En numerosas ocasiones de nuestra vida adoptamos actitudes angustiadas más o menos justificadas, a las que nuestros interlocutores no dudan en recriminarnos con la consabida sentencia: «no hagas un drama de esto». Efectivamente, muchas veces magnificamos nuestros sentimientos desarrollando y sintiendo una congoja innecesaria. Con ello, con dicho proceder, tal vez lo que intentamos es lograr el interés de los demás, para así impresionarlos ante la situación que subjetivamente nosotros mismos nos hemos creado.

Por el contrario, otras veces, las personas se escudan ante los hechos que se encuentran, ya se hayan generado espontánea o involuntariamente recurriendo a desdramatizarlos, para así eliminar ardor y tensión.

Todo ello, podría ser aplicable ante la muerte y en su forma de entenderla. De lo que tenemos algunos ejemplos en otras culturas, en las que se asume la ausencia de los seres queridos en la esperanza de que todos los años acudan junto a sus deudos. Sin embargo, para nosotros, salvo excepciones no es así, a pesar de haber ejercitado las bondades en el trascurso de nuestra vida, siguiendo la línea de actuación que el Sabio Caralampio nos dice en una de sus frases de «Mundología Caralampiana»: «Si quieres dormir bien, obra bien, porque en este mundo todo termina».

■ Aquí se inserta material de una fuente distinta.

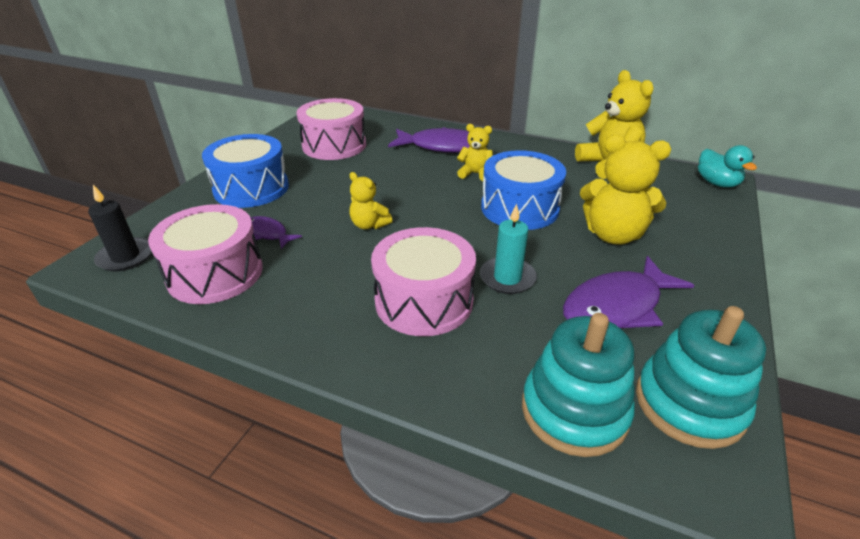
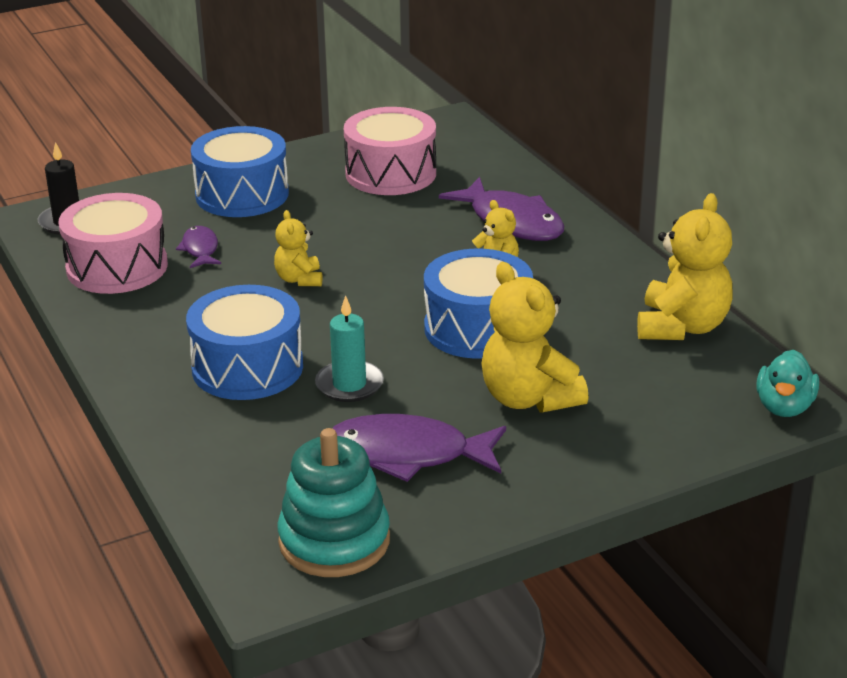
camera: 40 degrees right, 5 degrees down
pink drum [371,227,476,336] -> blue drum [186,285,303,400]
turquoise stacking toy [522,313,635,457] -> none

De aquellas excepciones que decíamos, hemos de reconocer que existen algunos ejemplos, muy pocos por cierto, ya que la situación ante el hecho de la muerte de un ser querido, se presta poco a desdramatizar ante el dolor que se vive. De estos ejemplos, nos viene a la memoria ese dicho que creo haber oído en más de una ocasión: «No hay boda sin llanto, ni funeral sin risas». Recuerdo, cuando el finado estaba depositado en el domicilio familiar al no existir todavía el invento de los tanatorios, y el velatorio se efectuaba durante toda la noche, al margen de los rosarios que se pudieran rezar, entre café y café, entre las conversaciones de familiares y amigos que los acompañaban siempre solían salir a relucir algunas anécdotas que eran acompañadas de risas y bromas. Incluso en alguna ocasión si se guardaba silencio y en ese instante se producía algún ruido, además del susto que generaba, generalmente había alguien que recordaba aquellos versos del Tenorio: «Los muertos se han de filtrar/ por la pared, ¡adelante!». Por supuesto, que ello no motivaba ninguna gracia a los familiares más cercanos.

Pero, si de desdramatizar se trata, recordemos con qué alegría había planteado un vecino de Orihuela el día de su entierro. Me refiero a un hecho acaecido en 1988, cuya primera noticia se publicó en «La Verdad» el 28 de diciembre por Pablo Riquelme, dando lugar a que se pudiera pensar que era una inocentada. Sin embargo se ratificaba días después por él mismo.

Pero, el hecho en sí es que un vecino de la pedanía de El Badén, Antonio Tortosa Murcia, que había fallecido el fin de semana anterior a la edad de 84 años, viudo y sin descendencia para más señas, dejó en su testamento una cláusula que se acató, tal como él había establecido en sus últimas voluntades. En dicha manda dejaba cincuenta mil pesetas de las de entonces para que durante su entierro lo acompañase una charanga interpretando «rumbas y pasodobles». Como debía ser, se cumplió su voluntad y así llegó el féretro hasta el cementerio de Rafal, en la tarde del segundo día de Navidad, donde fue inhumado el cadáver. La agrupación musical que intervino fue «Los Envidiosos».

Pero no todo fue así, ya que el generoso vecino había dejado también otra manda de cincuenta mil pesetas, para que durante el sepelio los amigos y familiares disfrutasen con una merienda. De esta forma, desde su domicilio en El Badén hasta el cementerio de Rafal se hizo una parada en el bar «Los Nietos» para cumplir con el deseo del finado. En la despedida del duelo, tras haberse interpretado las piezas musicales que deseaba, la charanga interpretó el «Himno a Valencia», ante la emoción de todos los presente.

Así, este buen hombre intentó desdramatizar ese momento, aunque había puesto en sobre aviso a familiares y amigos que «al que no entre a hacerme el alboroque en mi entierro, le saldré por la noche y le haré cosquillas en los pies».

Así este vecino logró evitar congojas, ardor y tensión entre familiares y amigos, transformándolas en alegría y buenos recuerdos.